**To-do list**
- a) In the records, take everything from the first line down to the line containing "genus: Elgaria", replace each "common name" with "vernacular name", and reproduce those lines with nothing else altered.
- b) Extend the passage on Apache Spark by writing the part that would come after its final sentence.

**Page excerpt**
+ + + + +

Apache Spark, the OG#
Since Databricks is built on top of this open source “Spark” thing, understanding Databricks means understanding Spark. So what’s Apache Spark exactly?
Spark is a tool for running distributed data pipelines (think: query this, move this to that place). As teams started storing more and more data than ever before, it stopped making sense to put all of it on a single server:
- Storage: if you’ve got 1 petabyte (one million gigabytes), you’d need to get a server with that much storage, which literally doesn’t exist. Plenty of teams are working with more data than that,
- Speed: writing queries, running pipelines, and building models would be very very slow if all of your data is in one place.
In a distributed system, data gets stored on different servers (some pieces here, some there) that stay in sync with each other. When you query that data, your query engine figures out where the data you need is and fetches it from there. One of the first such storage and query engines was Hadoop and the HDFS file system, which you’ve probably heard of.
Spark exists in this universe, but at a higher level of abstraction - it provides APIs for running distributed “jobs” like queries or pipelines. To get concrete, here’s something you might write in Spark (from their homepage):
df = spark.read.json("logs.json")
df.where("age > 21").select("name.first").show()
This bit of Python code reads some log files, filters them for people with an age over 21, and shows the “name.first” column. And while this might seem simple, Spark is taking care of a lot of complexity on the backend around distributed queries. And it’s very popular (almost 30K Github stars) and highly adopted among Data Science teams (we used it at DigitalOcean).
Distributed systems are very, very complicated (and not just in the data realm). This isn’t the kind of thing that your typical software engineer is going to be comfortable configuring and setting up from scratch. So setting up a Spark “cluster” (a group of servers) is pretty difficult. And that’s where Databricks comes in.
One thing to note is that while Spark itself is a distributed system, it can be used to query data that’s not distributed. An example is using an S3 bucket to back your Spark cluster. In that case, the value of Spark is as a distributed query engine. Reminder: Spark is not a place to store your data. It’s a place to query and analyze your already-stored data.

+ + + + +

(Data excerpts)
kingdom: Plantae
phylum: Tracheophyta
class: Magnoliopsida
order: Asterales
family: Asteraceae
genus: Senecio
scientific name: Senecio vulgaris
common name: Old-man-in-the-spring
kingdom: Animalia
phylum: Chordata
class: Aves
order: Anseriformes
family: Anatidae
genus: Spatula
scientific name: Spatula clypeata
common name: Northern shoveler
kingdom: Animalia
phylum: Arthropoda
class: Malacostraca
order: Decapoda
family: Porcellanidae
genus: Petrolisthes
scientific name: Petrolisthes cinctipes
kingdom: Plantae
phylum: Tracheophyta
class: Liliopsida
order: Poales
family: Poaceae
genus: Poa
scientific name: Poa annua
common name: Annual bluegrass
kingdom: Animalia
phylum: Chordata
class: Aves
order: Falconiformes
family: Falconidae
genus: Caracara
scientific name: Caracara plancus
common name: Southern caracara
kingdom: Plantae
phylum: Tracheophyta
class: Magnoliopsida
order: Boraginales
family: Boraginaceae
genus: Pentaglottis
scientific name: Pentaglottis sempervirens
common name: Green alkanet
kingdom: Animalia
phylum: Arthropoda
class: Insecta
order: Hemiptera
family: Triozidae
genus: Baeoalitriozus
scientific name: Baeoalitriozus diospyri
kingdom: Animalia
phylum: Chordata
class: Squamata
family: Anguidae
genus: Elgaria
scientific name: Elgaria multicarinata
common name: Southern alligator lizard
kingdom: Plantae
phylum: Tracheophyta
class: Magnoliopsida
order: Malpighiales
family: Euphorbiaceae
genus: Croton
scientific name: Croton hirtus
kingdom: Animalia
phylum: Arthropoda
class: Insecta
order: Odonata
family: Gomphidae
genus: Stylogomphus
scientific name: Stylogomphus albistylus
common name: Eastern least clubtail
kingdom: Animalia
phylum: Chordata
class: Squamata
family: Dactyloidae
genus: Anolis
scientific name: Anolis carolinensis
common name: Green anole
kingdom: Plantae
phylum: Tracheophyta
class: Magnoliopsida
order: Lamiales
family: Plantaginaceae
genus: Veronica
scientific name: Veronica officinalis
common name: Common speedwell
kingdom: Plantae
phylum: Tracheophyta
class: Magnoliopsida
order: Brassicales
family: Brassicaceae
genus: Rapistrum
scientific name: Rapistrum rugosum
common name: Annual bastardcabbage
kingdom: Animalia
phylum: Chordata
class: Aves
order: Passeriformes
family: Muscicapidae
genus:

+ + + + +

**Results for the exercise**
- a)
kingdom: Plantae
phylum: Tracheophyta
class: Magnoliopsida
order: Asterales
family: Asteraceae
genus: Senecio
scientific name: Senecio vulgaris
vernacular name: Old-man-in-the-spring
kingdom: Animalia
phylum: Chordata
class: Aves
order: Anseriformes
family: Anatidae
genus: Spatula
scientific name: Spatula clypeata
vernacular name: Northern shoveler
kingdom: Animalia
phylum: Arthropoda
class: Malacostraca
order: Decapoda
family: Porcellanidae
genus: Petrolisthes
scientific name: Petrolisthes cinctipes
kingdom: Plantae
phylum: Tracheophyta
class: Liliopsida
order: Poales
family: Poaceae
genus: Poa
scientific name: Poa annua
vernacular name: Annual bluegrass
kingdom: Animalia
phylum: Chordata
class: Aves
order: Falconiformes
family: Falconidae
genus: Caracara
scientific name: Caracara plancus
vernacular name: Southern caracara
kingdom: Plantae
phylum: Tracheophyta
class: Magnoliopsida
order: Boraginales
family: Boraginaceae
genus: Pentaglottis
scientific name: Pentaglottis sempervirens
vernacular name: Green alkanet
kingdom: Animalia
phylum: Arthropoda
class: Insecta
order: Hemiptera
family: Triozidae
genus: Baeoalitriozus
scientific name: Baeoalitriozus diospyri
kingdom: Animalia
phylum: Chordata
class: Squamata
family: Anguidae
genus: Elgaria

- b)
The core Databricks product#
Surprisingly, nestled deep within a clandestine FAQ section on their site, Databricks does a half decent job of explaining what the core product does:
Apache Spark™ made a big step towards achieving this mission by providing a unified framework for building data pipelines. Databricks takes this further by providing a zero-management cloud platform built around Spark that delivers 1) fully managed Spark clusters, 2) an interactive workspace for exploration and visualization, 3) a production pipeline scheduler, and 4) a platform for powering your favorite Spark-based applications. So instead of tackling data headaches, you can finally focus on finding answers that make an immediate impact on your business.
Let’s break these down one by one:
1) A fully managed Spark cluster#
As mentioned, Spark clusters are pretty hard to create and manage. Databricks takes care of your infrastructure for you so you can focus on writing queries and pipelines.
The “distributed infrastructure is hard” problem isn’t unique to Spark - the same narrative is true for MongoDB, Elastic, Redis, Kubernetes, etc. All of these platforms have managed services you can pay for that lets you avoid managing infrastructure for a fee. And we typically call this PaaS (platform as a service).
Currently, Databricks supports deploying on AWS and Azure (which is making a big marketing push). By the way - the founders of Databricks are the same people who originally built Spark.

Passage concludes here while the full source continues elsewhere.